### The input
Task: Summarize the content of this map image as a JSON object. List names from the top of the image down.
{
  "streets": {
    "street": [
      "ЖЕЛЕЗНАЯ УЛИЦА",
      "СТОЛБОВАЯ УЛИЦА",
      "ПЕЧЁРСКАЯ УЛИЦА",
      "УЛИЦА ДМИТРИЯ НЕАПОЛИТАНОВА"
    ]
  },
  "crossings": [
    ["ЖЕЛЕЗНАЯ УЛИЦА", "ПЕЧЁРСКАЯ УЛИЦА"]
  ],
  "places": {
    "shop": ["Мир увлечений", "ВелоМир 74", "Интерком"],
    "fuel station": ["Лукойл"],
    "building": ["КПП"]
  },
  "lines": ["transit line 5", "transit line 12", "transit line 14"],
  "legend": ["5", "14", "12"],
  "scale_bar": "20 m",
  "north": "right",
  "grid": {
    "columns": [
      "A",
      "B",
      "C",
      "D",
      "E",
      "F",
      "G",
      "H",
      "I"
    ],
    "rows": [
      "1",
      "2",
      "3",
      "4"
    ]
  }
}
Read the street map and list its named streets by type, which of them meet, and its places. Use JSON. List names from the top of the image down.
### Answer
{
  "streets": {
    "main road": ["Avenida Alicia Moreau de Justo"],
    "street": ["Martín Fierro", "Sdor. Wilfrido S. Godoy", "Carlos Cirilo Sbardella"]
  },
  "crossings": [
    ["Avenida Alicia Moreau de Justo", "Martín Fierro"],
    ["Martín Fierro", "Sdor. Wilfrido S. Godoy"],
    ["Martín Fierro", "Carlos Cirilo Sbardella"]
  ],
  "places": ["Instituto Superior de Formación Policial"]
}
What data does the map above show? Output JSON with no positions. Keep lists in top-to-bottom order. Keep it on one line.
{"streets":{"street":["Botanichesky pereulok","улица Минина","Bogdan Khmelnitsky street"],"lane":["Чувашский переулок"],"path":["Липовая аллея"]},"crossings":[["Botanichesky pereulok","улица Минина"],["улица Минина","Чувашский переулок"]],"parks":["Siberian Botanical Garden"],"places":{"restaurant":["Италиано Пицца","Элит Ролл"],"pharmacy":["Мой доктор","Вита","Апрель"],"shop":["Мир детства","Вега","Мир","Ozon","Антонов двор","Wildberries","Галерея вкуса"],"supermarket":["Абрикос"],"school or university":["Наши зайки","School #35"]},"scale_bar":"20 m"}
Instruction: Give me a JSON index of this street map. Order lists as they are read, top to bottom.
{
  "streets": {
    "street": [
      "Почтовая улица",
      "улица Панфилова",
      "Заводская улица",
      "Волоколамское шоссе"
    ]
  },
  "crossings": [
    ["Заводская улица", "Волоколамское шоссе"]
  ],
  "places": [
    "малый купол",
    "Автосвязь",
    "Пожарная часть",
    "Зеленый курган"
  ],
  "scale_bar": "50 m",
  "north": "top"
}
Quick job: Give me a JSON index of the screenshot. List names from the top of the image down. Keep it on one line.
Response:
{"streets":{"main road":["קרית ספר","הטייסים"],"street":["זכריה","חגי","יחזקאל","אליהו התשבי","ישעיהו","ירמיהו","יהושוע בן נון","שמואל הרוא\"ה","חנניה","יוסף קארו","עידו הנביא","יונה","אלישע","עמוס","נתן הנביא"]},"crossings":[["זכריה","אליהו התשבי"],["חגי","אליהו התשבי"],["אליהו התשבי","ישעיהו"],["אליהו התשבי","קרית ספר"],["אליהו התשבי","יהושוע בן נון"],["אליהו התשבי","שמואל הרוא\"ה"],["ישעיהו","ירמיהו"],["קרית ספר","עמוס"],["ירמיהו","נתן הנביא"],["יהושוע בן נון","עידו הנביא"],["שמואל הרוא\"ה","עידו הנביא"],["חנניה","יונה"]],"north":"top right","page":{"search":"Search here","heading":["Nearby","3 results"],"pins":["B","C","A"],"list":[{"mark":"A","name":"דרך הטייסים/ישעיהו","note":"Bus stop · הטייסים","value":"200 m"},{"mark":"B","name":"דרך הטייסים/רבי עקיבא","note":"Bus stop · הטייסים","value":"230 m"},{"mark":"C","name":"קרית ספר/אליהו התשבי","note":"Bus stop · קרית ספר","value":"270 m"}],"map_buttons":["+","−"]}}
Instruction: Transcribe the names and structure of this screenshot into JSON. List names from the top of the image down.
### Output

### Your assignment
For every line in the data above that holds "screenshot", return the line itself.

### Answer space
Quick job: Give me a JSON index of the screenshot. List names from the top of the image down. Keep it on one line.
Instruction: Transcribe the names and structure of this screenshot into JSON. List names from the top of the image down.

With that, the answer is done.